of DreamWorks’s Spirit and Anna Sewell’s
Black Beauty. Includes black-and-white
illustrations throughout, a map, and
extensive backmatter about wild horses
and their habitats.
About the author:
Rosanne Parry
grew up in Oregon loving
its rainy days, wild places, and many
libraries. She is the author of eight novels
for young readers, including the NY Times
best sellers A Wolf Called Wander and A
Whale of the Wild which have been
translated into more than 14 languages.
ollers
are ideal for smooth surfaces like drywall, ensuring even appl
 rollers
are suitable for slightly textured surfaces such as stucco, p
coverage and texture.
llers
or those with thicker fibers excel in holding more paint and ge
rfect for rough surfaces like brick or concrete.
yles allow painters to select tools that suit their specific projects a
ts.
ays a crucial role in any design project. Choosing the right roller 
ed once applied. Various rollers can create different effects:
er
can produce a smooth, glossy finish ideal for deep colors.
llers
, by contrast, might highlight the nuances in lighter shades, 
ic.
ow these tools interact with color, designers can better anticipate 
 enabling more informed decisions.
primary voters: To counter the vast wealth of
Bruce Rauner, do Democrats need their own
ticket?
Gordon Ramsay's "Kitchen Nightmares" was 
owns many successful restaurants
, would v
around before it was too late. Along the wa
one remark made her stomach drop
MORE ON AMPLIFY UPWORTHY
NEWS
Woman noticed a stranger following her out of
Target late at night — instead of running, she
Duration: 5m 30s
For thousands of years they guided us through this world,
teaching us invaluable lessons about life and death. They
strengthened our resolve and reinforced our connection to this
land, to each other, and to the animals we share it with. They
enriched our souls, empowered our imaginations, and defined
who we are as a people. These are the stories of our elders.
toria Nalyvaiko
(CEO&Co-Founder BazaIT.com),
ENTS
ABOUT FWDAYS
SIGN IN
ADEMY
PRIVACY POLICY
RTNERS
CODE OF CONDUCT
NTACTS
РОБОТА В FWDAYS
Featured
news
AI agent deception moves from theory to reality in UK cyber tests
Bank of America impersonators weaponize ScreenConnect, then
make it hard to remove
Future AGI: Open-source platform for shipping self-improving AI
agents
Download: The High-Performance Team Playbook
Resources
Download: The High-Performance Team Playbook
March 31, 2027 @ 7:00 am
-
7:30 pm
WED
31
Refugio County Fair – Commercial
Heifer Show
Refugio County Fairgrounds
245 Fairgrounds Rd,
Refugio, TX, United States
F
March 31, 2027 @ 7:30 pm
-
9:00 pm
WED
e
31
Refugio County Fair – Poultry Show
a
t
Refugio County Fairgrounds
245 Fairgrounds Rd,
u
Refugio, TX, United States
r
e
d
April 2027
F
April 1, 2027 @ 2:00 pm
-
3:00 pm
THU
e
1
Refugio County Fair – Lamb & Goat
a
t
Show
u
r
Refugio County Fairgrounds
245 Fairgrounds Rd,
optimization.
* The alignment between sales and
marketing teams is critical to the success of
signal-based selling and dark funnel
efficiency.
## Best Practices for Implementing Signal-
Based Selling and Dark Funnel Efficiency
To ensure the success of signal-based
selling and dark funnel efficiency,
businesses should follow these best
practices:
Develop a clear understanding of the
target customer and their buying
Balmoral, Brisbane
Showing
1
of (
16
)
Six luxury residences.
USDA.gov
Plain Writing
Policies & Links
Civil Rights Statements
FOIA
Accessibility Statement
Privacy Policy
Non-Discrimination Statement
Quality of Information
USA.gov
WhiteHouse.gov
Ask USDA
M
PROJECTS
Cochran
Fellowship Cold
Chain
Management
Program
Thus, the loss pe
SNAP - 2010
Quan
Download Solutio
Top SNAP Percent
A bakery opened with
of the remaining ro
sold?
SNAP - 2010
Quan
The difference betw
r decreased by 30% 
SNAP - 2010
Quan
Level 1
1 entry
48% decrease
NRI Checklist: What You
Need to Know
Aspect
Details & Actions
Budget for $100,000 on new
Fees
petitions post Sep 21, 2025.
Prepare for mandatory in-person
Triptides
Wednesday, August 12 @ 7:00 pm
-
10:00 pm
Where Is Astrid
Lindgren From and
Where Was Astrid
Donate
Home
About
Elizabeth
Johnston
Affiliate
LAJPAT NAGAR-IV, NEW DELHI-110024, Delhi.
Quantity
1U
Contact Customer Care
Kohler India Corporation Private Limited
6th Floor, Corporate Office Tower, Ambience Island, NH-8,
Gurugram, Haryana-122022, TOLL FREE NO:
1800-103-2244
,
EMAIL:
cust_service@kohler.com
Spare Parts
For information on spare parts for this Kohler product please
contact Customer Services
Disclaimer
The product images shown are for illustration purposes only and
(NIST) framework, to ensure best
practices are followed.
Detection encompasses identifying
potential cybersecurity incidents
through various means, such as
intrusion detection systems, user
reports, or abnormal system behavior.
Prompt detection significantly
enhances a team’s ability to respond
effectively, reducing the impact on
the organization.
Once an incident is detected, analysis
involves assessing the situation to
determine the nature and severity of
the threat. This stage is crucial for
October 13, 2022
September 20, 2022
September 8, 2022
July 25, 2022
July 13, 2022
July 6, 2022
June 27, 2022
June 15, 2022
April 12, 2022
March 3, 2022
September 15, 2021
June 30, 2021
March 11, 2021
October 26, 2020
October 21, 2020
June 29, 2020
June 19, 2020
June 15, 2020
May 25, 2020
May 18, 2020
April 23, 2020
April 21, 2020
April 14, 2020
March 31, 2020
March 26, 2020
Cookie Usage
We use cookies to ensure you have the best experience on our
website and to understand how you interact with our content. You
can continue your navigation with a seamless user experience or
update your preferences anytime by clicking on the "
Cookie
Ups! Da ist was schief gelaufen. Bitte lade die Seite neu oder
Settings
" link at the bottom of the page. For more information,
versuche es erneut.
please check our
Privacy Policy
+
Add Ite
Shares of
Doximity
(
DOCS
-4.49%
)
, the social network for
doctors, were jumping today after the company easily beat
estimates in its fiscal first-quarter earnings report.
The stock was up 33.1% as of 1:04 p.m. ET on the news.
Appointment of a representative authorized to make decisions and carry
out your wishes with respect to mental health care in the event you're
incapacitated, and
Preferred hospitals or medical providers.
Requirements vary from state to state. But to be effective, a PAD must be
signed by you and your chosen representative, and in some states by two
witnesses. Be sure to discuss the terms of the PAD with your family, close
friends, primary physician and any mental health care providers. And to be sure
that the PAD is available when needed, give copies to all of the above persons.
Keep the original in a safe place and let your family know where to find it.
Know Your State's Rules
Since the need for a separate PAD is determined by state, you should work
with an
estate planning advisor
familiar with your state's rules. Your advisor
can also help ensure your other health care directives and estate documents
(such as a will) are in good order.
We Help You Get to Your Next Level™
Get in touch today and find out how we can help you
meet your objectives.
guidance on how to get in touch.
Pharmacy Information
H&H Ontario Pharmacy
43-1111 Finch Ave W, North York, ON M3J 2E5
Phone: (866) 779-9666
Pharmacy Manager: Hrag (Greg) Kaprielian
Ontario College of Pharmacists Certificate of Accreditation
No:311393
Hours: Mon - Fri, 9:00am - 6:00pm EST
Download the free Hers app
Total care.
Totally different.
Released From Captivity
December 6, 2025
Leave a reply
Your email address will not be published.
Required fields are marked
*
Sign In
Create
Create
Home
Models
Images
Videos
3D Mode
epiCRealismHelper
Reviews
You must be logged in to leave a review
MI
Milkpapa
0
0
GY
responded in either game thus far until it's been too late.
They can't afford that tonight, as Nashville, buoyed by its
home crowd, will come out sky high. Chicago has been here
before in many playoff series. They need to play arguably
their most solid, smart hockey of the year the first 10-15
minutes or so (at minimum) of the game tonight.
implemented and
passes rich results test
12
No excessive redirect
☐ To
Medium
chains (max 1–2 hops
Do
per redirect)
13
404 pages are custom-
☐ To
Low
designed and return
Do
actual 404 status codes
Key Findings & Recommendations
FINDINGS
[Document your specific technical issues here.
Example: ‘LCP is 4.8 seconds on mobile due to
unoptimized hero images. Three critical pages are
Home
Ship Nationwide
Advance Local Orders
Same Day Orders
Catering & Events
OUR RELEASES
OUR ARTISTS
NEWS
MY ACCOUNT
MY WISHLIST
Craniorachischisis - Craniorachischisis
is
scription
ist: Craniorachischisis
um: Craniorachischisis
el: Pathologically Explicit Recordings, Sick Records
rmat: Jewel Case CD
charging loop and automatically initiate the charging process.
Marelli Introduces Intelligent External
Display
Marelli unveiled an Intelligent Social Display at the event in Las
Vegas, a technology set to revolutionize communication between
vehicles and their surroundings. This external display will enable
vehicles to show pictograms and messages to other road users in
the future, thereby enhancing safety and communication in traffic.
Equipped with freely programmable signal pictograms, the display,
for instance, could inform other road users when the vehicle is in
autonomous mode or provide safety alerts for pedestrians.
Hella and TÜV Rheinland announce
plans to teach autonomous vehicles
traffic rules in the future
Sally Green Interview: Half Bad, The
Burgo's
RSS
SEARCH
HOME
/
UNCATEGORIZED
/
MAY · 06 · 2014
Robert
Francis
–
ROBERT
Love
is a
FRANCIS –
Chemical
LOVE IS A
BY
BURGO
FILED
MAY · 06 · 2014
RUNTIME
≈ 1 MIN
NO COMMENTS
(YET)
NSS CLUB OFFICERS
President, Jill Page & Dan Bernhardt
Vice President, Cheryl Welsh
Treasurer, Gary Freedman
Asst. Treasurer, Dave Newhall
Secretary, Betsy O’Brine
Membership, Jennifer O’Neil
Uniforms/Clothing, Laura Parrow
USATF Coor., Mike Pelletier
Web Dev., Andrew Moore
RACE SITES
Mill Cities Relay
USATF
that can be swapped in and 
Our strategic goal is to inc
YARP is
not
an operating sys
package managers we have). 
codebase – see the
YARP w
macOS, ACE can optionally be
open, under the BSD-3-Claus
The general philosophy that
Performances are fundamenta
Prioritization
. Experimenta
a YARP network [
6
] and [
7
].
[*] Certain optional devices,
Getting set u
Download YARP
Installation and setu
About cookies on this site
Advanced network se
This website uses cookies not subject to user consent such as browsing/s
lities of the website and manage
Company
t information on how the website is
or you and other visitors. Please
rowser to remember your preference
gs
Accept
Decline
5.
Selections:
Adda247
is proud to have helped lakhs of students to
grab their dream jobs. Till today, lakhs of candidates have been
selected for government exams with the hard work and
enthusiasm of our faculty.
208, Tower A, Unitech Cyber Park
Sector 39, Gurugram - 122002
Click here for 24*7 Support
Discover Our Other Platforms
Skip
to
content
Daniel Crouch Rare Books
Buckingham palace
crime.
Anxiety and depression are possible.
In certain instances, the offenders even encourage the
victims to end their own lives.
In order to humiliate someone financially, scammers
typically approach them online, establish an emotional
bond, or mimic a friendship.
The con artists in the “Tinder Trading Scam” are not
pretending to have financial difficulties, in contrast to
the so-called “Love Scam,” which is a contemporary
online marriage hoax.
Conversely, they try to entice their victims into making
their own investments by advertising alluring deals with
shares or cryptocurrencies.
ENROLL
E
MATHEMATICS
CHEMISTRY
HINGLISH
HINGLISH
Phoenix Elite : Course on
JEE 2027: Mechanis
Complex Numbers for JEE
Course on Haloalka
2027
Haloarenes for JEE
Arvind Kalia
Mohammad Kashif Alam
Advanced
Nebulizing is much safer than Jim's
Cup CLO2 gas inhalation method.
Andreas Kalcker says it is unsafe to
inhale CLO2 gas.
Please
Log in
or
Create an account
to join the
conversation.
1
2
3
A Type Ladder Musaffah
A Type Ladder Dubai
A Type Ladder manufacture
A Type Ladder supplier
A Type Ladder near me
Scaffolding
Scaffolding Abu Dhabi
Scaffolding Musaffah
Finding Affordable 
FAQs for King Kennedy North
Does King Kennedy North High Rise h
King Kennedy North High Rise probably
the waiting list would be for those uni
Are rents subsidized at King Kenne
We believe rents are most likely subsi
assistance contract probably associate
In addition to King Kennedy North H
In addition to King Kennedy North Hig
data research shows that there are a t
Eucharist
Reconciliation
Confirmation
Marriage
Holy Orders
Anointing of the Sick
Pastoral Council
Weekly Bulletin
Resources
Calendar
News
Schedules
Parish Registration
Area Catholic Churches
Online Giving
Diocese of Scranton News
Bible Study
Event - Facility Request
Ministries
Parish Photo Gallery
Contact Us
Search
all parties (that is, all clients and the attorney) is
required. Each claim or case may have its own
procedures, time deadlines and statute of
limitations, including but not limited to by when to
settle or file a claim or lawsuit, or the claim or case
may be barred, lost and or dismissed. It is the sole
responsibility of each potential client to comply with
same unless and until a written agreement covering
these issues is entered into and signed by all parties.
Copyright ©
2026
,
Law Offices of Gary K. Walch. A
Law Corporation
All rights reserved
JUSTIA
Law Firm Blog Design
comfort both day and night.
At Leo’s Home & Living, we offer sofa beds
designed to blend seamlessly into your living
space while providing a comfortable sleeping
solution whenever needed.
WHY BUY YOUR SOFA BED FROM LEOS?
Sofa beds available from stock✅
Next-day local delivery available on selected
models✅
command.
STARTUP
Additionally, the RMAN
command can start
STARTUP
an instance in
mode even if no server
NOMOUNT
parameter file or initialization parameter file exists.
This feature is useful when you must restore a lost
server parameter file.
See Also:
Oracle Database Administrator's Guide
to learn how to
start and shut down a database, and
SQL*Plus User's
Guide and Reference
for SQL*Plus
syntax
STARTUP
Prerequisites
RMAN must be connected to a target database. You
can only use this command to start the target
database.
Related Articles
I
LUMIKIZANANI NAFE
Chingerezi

──────────────────────────────

# [WORK ITEM]
The line with "rfect for rough" marks the end; reproduce exactly every line from the start of the entries up to it, that line included.

# [RESULT OF THE EXERCISE]
of DreamWorks’s Spirit and Anna Sewell’s
Black Beauty. Includes black-and-white
illustrations throughout, a map, and
extensive backmatter about wild horses
and their habitats.
About the author:
Rosanne Parry
grew up in Oregon loving
its rainy days, wild places, and many
libraries. She is the author of eight novels
for young readers, including the NY Times
best sellers A Wolf Called Wander and A
Whale of the Wild which have been
translated into more than 14 languages.
ollers
are ideal for smooth surfaces like drywall, ensuring even appl
 rollers
are suitable for slightly textured surfaces such as stucco, p
coverage and texture.
llers
or those with thicker fibers excel in holding more paint and ge
rfect for rough surfaces like brick or concrete.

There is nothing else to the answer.